Data for review:
▼
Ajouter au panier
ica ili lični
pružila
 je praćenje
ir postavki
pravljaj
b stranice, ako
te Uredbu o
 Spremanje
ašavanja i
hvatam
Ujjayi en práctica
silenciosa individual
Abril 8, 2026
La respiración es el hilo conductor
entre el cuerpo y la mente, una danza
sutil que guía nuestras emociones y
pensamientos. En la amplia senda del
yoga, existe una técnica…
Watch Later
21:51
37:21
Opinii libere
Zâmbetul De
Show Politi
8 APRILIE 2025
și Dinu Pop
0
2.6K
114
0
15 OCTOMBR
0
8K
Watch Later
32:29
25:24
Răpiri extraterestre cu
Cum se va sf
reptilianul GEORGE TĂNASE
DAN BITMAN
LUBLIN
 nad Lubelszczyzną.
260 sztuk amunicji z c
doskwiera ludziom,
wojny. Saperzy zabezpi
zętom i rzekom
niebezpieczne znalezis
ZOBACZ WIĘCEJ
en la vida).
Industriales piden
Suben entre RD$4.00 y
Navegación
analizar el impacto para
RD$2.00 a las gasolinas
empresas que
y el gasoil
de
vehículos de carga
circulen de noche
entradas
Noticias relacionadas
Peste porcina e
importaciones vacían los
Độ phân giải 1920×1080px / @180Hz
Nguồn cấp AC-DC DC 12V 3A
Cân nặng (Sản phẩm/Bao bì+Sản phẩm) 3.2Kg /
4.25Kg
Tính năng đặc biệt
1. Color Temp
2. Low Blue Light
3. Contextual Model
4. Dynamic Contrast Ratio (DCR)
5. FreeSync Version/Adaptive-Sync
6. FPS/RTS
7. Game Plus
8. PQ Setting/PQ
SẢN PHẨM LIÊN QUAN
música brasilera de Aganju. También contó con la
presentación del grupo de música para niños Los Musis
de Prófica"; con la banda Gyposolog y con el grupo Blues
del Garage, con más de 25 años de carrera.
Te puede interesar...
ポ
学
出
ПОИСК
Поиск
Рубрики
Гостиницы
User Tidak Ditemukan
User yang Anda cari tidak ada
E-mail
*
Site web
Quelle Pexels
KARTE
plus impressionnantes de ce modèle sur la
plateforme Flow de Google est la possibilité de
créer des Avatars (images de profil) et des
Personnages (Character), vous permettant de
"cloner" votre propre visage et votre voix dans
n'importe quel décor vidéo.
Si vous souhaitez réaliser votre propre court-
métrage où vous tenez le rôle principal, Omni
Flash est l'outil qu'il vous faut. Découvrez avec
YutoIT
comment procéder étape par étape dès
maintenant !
▲
What you have to do: Exactly reproduce all of the entries above.

Output for this exercise:
Ajouter au panier
ica ili lični
pružila
 je praćenje
ir postavki
pravljaj
b stranice, ako
te Uredbu o
 Spremanje
ašavanja i
hvatam
Ujjayi en práctica
silenciosa individual
Abril 8, 2026
La respiración es el hilo conductor
entre el cuerpo y la mente, una danza
sutil que guía nuestras emociones y
pensamientos. En la amplia senda del
yoga, existe una técnica…
Watch Later
21:51
37:21
Opinii libere
Zâmbetul De
Show Politi
8 APRILIE 2025
și Dinu Pop
0
2.6K
114
0
15 OCTOMBR
0
8K
Watch Later
32:29
25:24
Răpiri extraterestre cu
Cum se va sf
reptilianul GEORGE TĂNASE
DAN BITMAN
LUBLIN
 nad Lubelszczyzną.
260 sztuk amunicji z c
doskwiera ludziom,
wojny. Saperzy zabezpi
zętom i rzekom
niebezpieczne znalezis
ZOBACZ WIĘCEJ
en la vida).
Industriales piden
Suben entre RD$4.00 y
Navegación
analizar el impacto para
RD$2.00 a las gasolinas
empresas que
y el gasoil
de
vehículos de carga
circulen de noche
entradas
Noticias relacionadas
Peste porcina e
importaciones vacían los
Độ phân giải 1920×1080px / @180Hz
Nguồn cấp AC-DC DC 12V 3A
Cân nặng (Sản phẩm/Bao bì+Sản phẩm) 3.2Kg /
4.25Kg
Tính năng đặc biệt
1. Color Temp
2. Low Blue Light
3. Contextual Model
4. Dynamic Contrast Ratio (DCR)
5. FreeSync Version/Adaptive-Sync
6. FPS/RTS
7. Game Plus
8. PQ Setting/PQ
SẢN PHẨM LIÊN QUAN
música brasilera de Aganju. También contó con la
presentación del grupo de música para niños Los Musis
de Prófica"; con la banda Gyposolog y con el grupo Blues
del Garage, con más de 25 años de carrera.
Te puede interesar...
ポ
学
出
ПОИСК
Поиск
Рубрики
Гостиницы
User Tidak Ditemukan
User yang Anda cari tidak ada
E-mail
*
Site web
Quelle Pexels
KARTE
plus impressionnantes de ce modèle sur la
plateforme Flow de Google est la possibilité de
créer des Avatars (images de profil) et des
Personnages (Character), vous permettant de
"cloner" votre propre visage et votre voix dans
n'importe quel décor vidéo.
Si vous souhaitez réaliser votre propre court-
métrage où vous tenez le rôle principal, Omni
Flash est l'outil qu'il vous faut. Découvrez avec
YutoIT
comment procéder étape par étape dès
maintenant !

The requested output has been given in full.